Néanmoins, nous continuons à penser qu’une modération de l’appétit de consommation devrait se manifester dans les trimestres à venir. En effet, d’après nous le marché du travail devrait encore s’ajuster. Cet ajustement pourrait être un peu amplifié par les coupes que la nouvelle administration américaine est en train d’effectuer dans les services publics fédéraux. Néanmoins, à ce stade, ces baisses des effectifs publics ne devraient pas avoir un impact considérable, même si négatif. 
 
Reste tout de même une grande incertitude sur l’impact que des politiques publiques pourraient avoir sur la consommation. En premier lieu, il y a les conséquences qu’auront les hausses des tarifs douaniers sur les prix, et donc le pouvoir d’achat des ménages.  
 
À ce stade, notamment pour la Fed, l’attention est surtout portée sur l’évolution de l’inflation qui baisse, mais encore lentement. 
 
En ce sens, la statistique du déflateur de la consommation (PCE), la mesure de l’inflation suivie par la Fed, pour le mois de janvier a été plutôt rassurante. En effet, l’indice total a progressé de 0,3% sur le mois, comme attendu, tout comme l’indice cœur progressant de la même ampleur.  
 
Néanmoins, en glissement annuel, le ralentissement de l’inflation a été assez généralisé, avec notamment une décélération marquée des prix des services, même en excluant les loyers. Ceci a cassé la tendance haussière qui perdurait depuis l’automne dernier.

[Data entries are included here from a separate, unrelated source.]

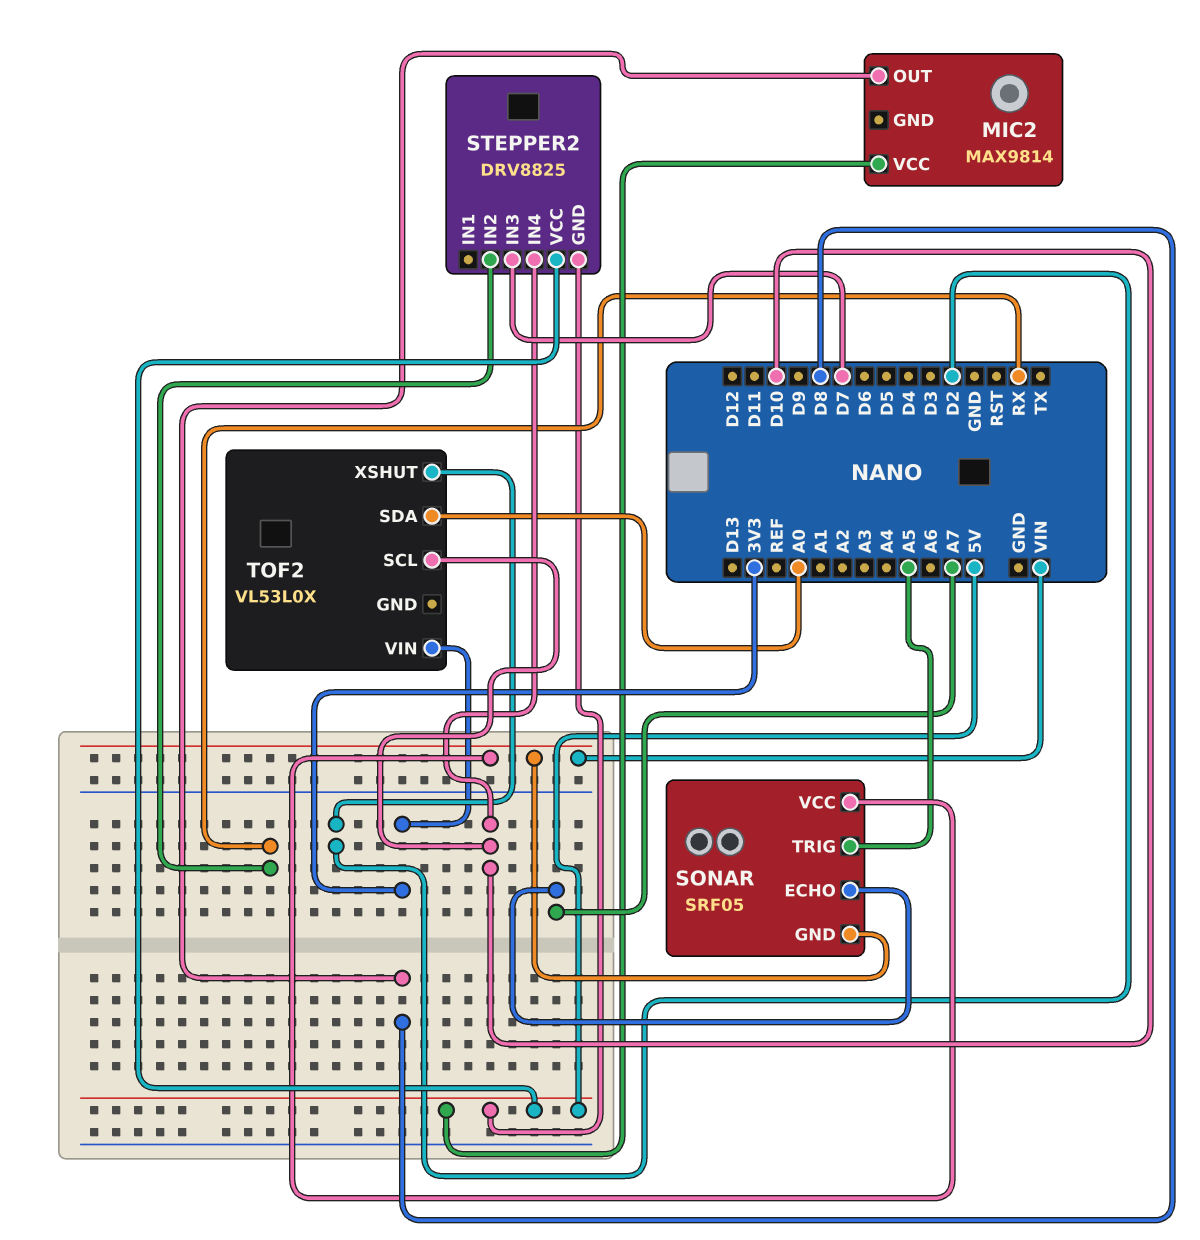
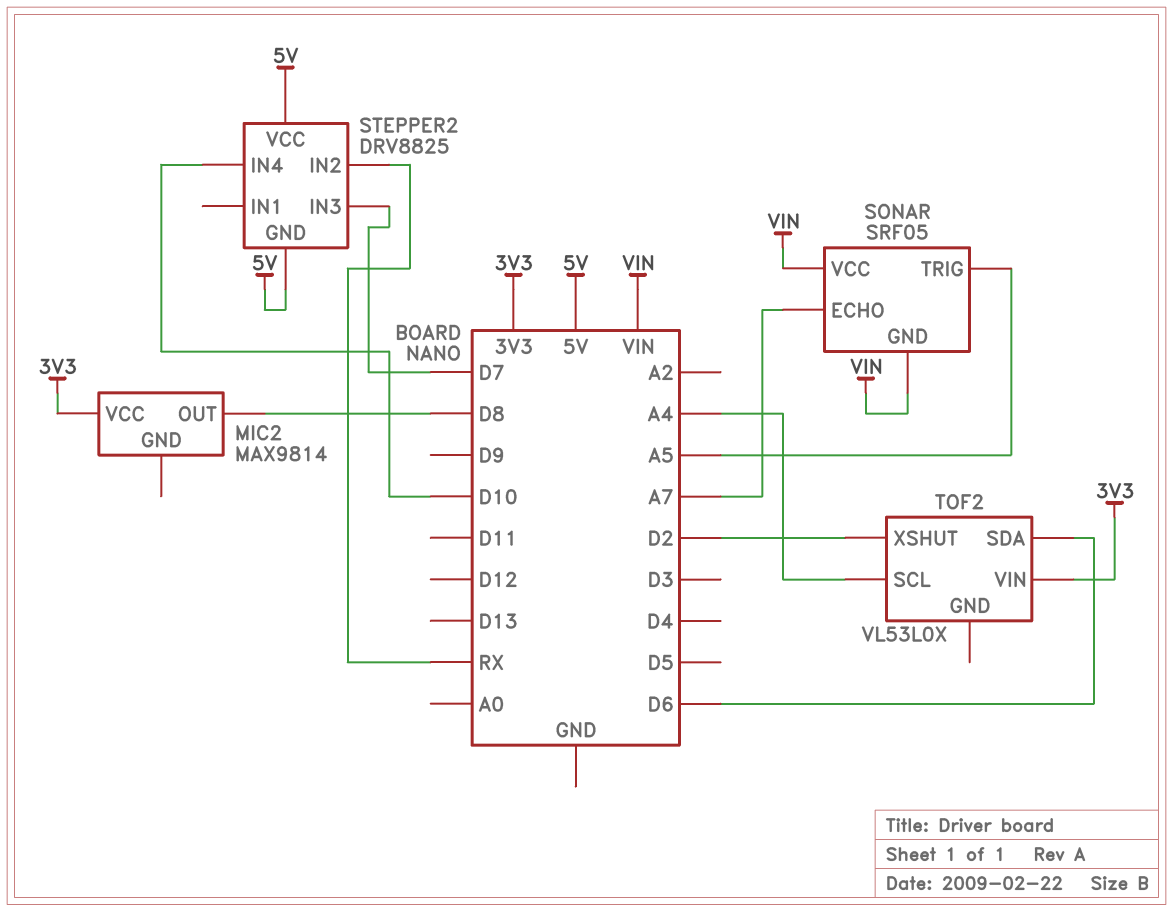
MIC2 pin VCC: 5V -> 3V3
TOF2 pin SCL: D10 -> A4
TOF2 pin SDA: A0 -> D6

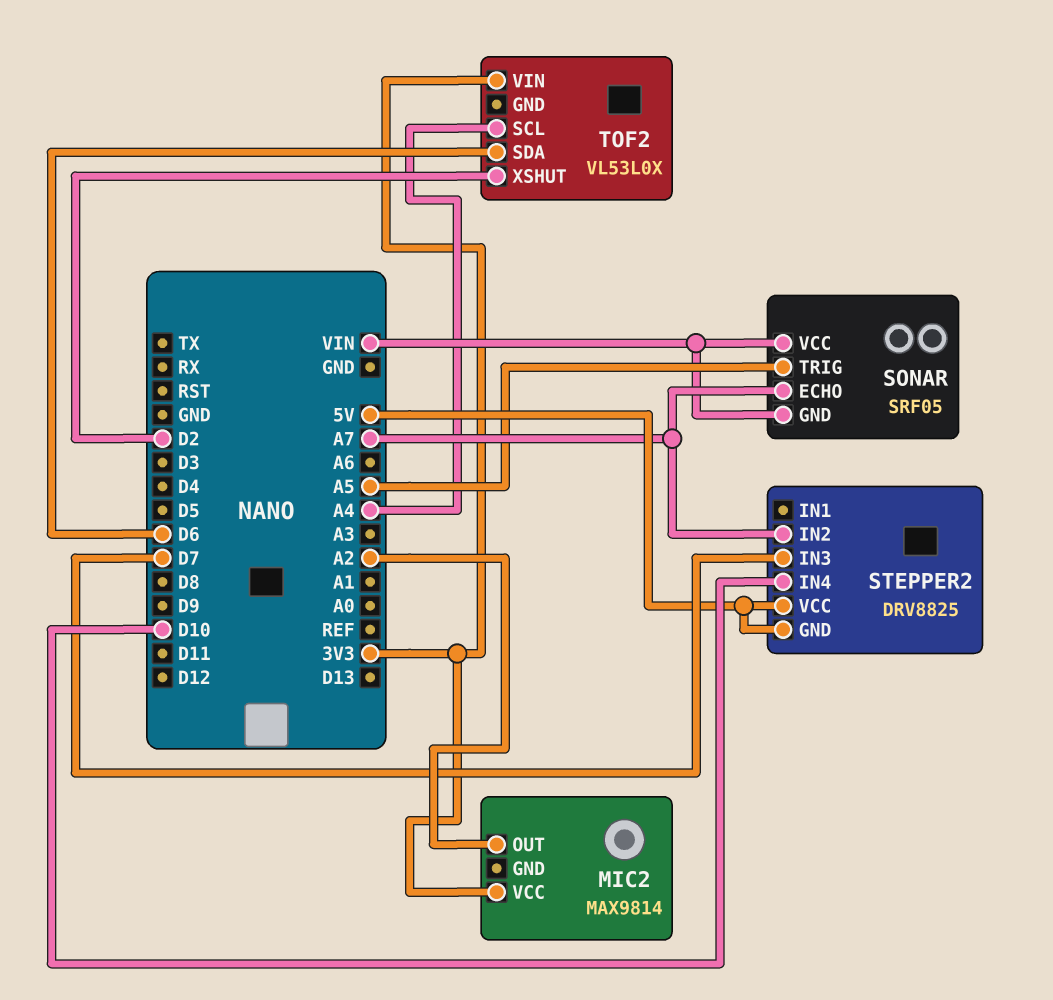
MIC2 pin OUT: D8 -> A2
STEPPER2 pin IN2: RX -> A7

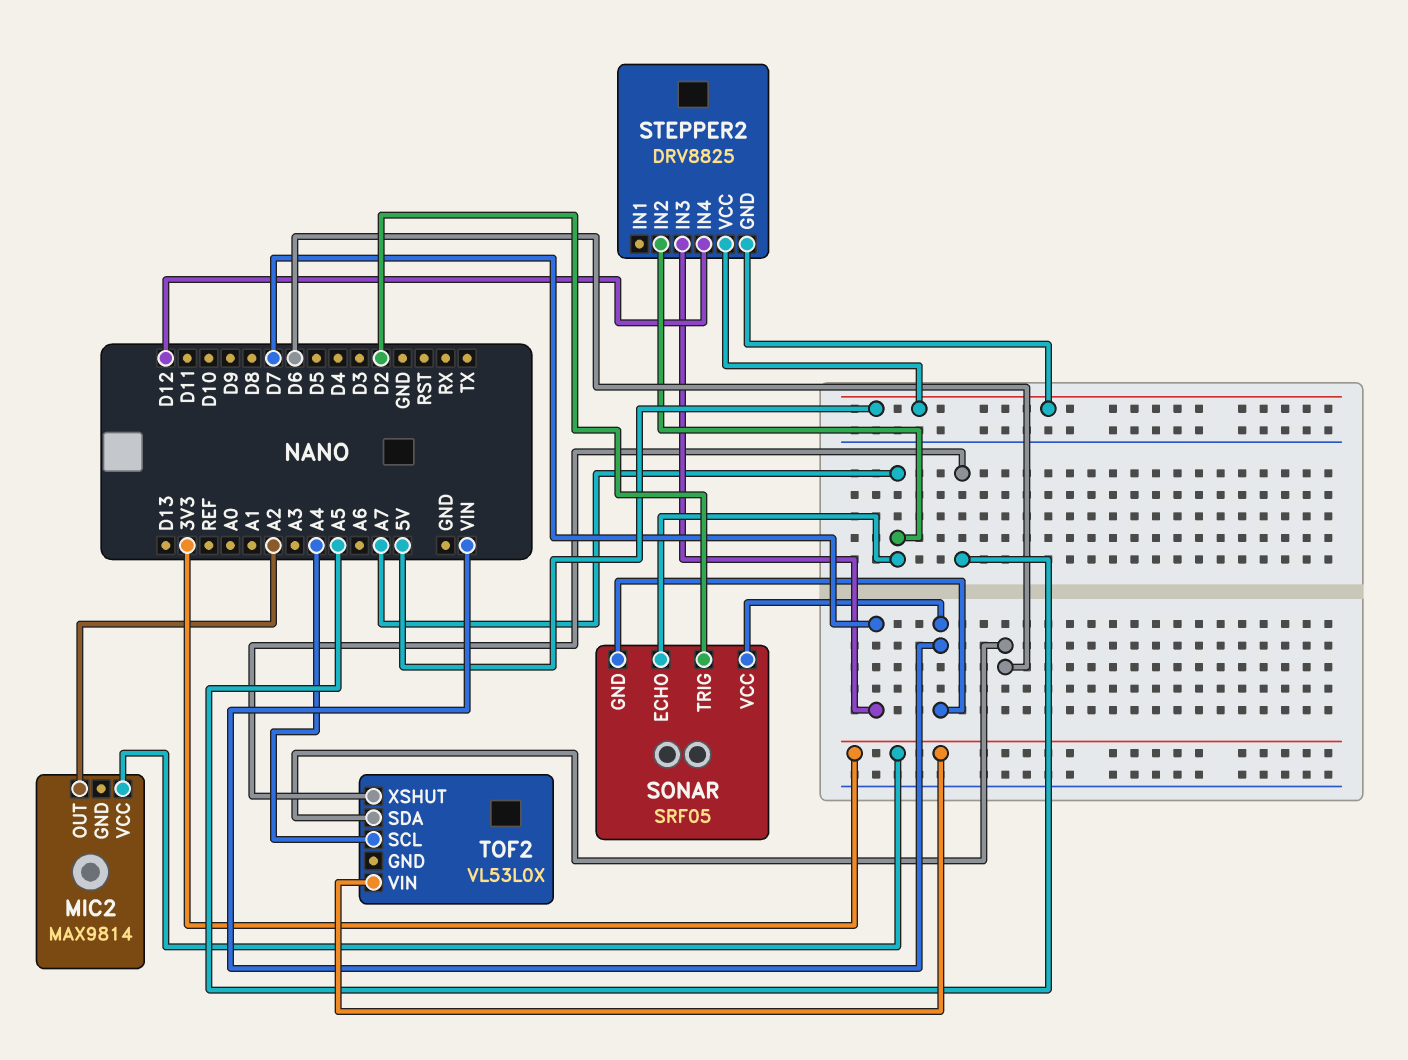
SONAR pin TRIG: A5 -> D2
STEPPER2 pin IN4: D10 -> D12
TOF2 pin XSHUT: D2 -> A5

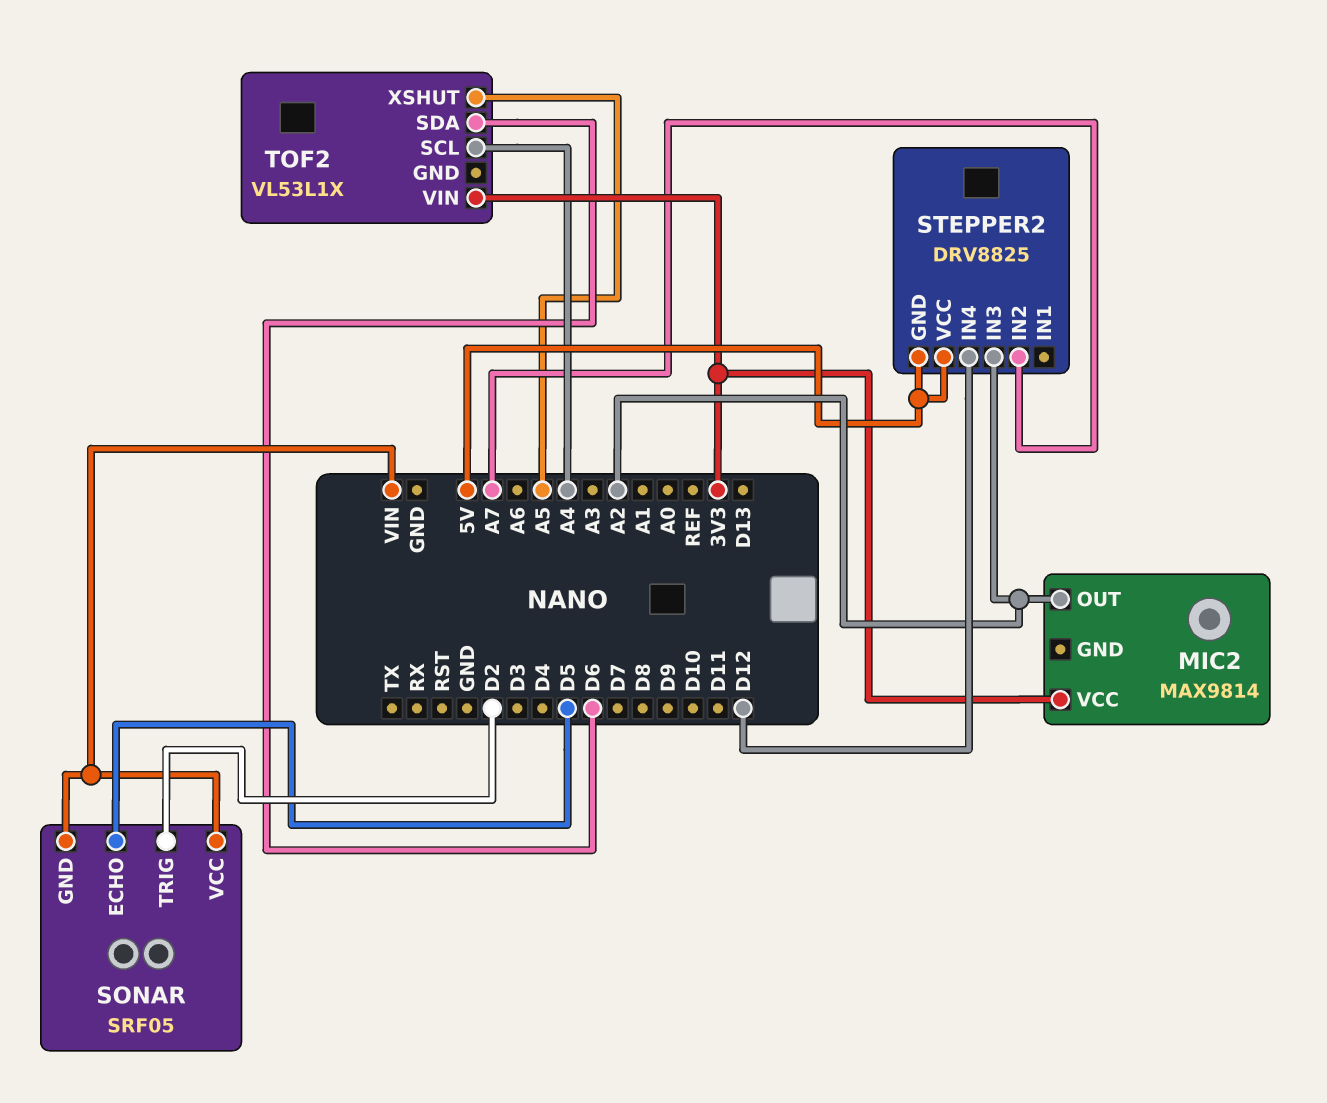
SONAR pin ECHO: A7 -> D5
STEPPER2 pin IN3: D7 -> A2
TOF2: VL53L0X -> VL53L1X

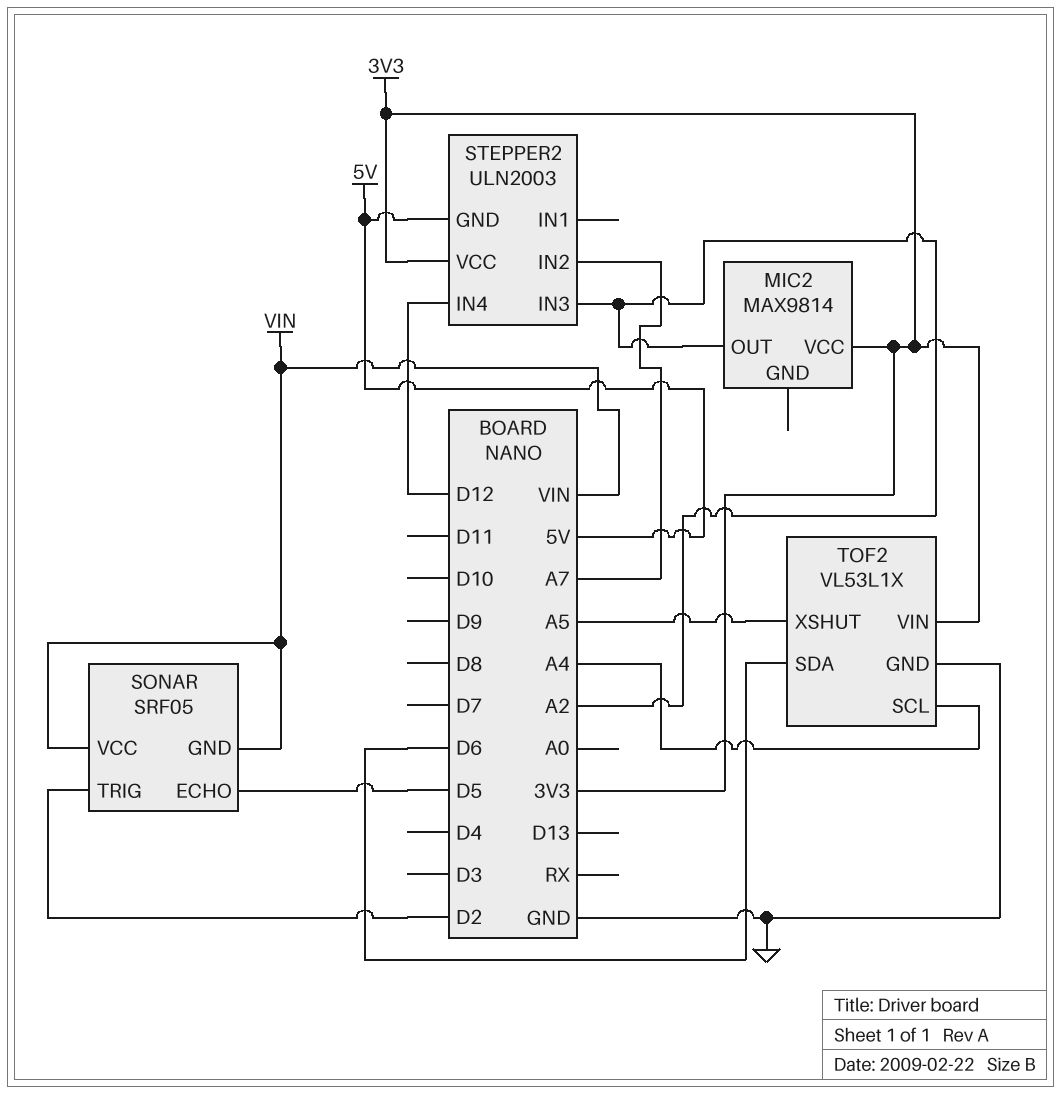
STEPPER2: DRV8825 -> ULN2003
STEPPER2 pin VCC: 5V -> 3V3
TOF2 pin GND: none -> GND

États-Unis : Le PCE ressort comme attendu, avec une bonne nouvelle sur la décélération de l’inflation dans les services


États-Unis : Le PCE ressort comme attendu, avec une bonne nouvelle sur la décélération de l’inflation dans les services
 

La dynamique des prix plus favorable en février se voit aussi sur la statistique qui corrige des évolutions extrêmes qu’on peut avoir sur certains biens et services au cours de chaque mois. Ainsi, corrigé de ces mouvements, on constate que la tendance à la baisse en glissement annuel est bien là. Néanmoins, sur une plage temporelle, plus courte, par exemple sur 6 mois, la tendance plus haussière des derniers mois n’est pas complétement corrigée.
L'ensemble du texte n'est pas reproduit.